SUPPLIED RECORDS:
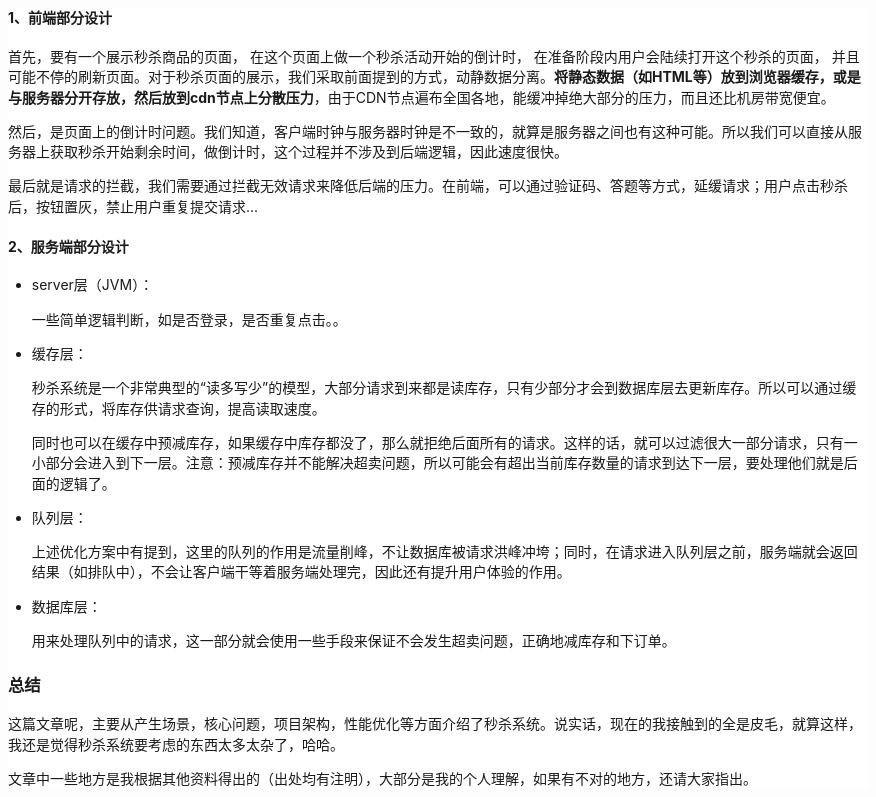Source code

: #### 1、前端部分设计

首先，要有一个展示秒杀商品的页面， 在这个页面上做一个秒杀活动开始的倒计时， 在准备阶段内用户会陆续打开这个秒杀的页面， 并且可能不停的刷新页面。对于秒杀页面的展示，我们采取前面提到的方式，动静数据分离。**将静态数据（如HTML等）放到浏览器缓存，或是与服务器分开存放，然后放到cdn节点上分散压力**，由于CDN节点遍布全国各地，能缓冲掉绝大部分的压力，而且还比机房带宽便宜。

然后，是页面上的倒计时问题。我们知道，客户端时钟与服务器时钟是不一致的，就算是服务器之间也有这种可能。所以我们可以直接从服务器上获取秒杀开始剩余时间，做倒计时，这个过程并不涉及到后端逻辑，因此速度很快。

最后就是请求的拦截，我们需要通过拦截无效请求来降低后端的压力。在前端，可以通过验证码、答题等方式，延缓请求；用户点击秒杀后，按钮置灰，禁止用户重复提交请求...

#### 2、服务端部分设计

- server层（JVM）：

  一些简单逻辑判断，如是否登录，是否重复点击。。

- 缓存层：

  秒杀系统是一个非常典型的“读多写少”的模型，大部分请求到来都是读库存，只有少部分才会到数据库层去更新库存。所以可以通过缓存的形式，将库存供请求查询，提高读取速度。

  同时也可以在缓存中预减库存，如果缓存中库存都没了，那么就拒绝后面所有的请求。这样的话，就可以过滤很大一部分请求，只有一小部分会进入到下一层。注意：预减库存并不能解决超卖问题，所以可能会有超出当前库存数量的请求到达下一层，要处理他们就是后面的逻辑了。

- 队列层：

  上述优化方案中有提到，这里的队列的作用是流量削峰，不让数据库被请求洪峰冲垮；同时，在请求进入队列层之前，服务端就会返回结果（如排队中），不会让客户端干等着服务端处理完，因此还有提升用户体验的作用。

- 数据库层：

  用来处理队列中的请求，这一部分就会使用一些手段来保证不会发生超卖问题，正确地减库存和下订单。

### 总结

这篇文章呢，主要从产生场景，核心问题，项目架构，性能优化等方面介绍了秒杀系统。说实话，现在的我接触到的全是皮毛，就算这样，我还是觉得秒杀系统要考虑的东西太多太杂了，哈哈。

文章中一些地方是我根据其他资料得出的（出处均有注明），大部分是我的个人理解，如果有不对的地方，还请大家指出。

WHAT YOU SHOULD DO: Reproduce the listing word for word, starting at the line that contains "一些简单逻辑判断，如是否登录，是否重复点击。。" and ending at the close of the listing, with both ends included.

EXERCISE ANSWER:
  一些简单逻辑判断，如是否登录，是否重复点击。。

- 缓存层：

  秒杀系统是一个非常典型的“读多写少”的模型，大部分请求到来都是读库存，只有少部分才会到数据库层去更新库存。所以可以通过缓存的形式，将库存供请求查询，提高读取速度。

  同时也可以在缓存中预减库存，如果缓存中库存都没了，那么就拒绝后面所有的请求。这样的话，就可以过滤很大一部分请求，只有一小部分会进入到下一层。注意：预减库存并不能解决超卖问题，所以可能会有超出当前库存数量的请求到达下一层，要处理他们就是后面的逻辑了。

- 队列层：

  上述优化方案中有提到，这里的队列的作用是流量削峰，不让数据库被请求洪峰冲垮；同时，在请求进入队列层之前，服务端就会返回结果（如排队中），不会让客户端干等着服务端处理完，因此还有提升用户体验的作用。

- 数据库层：

  用来处理队列中的请求，这一部分就会使用一些手段来保证不会发生超卖问题，正确地减库存和下订单。

### 总结

这篇文章呢，主要从产生场景，核心问题，项目架构，性能优化等方面介绍了秒杀系统。说实话，现在的我接触到的全是皮毛，就算这样，我还是觉得秒杀系统要考虑的东西太多太杂了，哈哈。

文章中一些地方是我根据其他资料得出的（出处均有注明），大部分是我的个人理解，如果有不对的地方，还请大家指出。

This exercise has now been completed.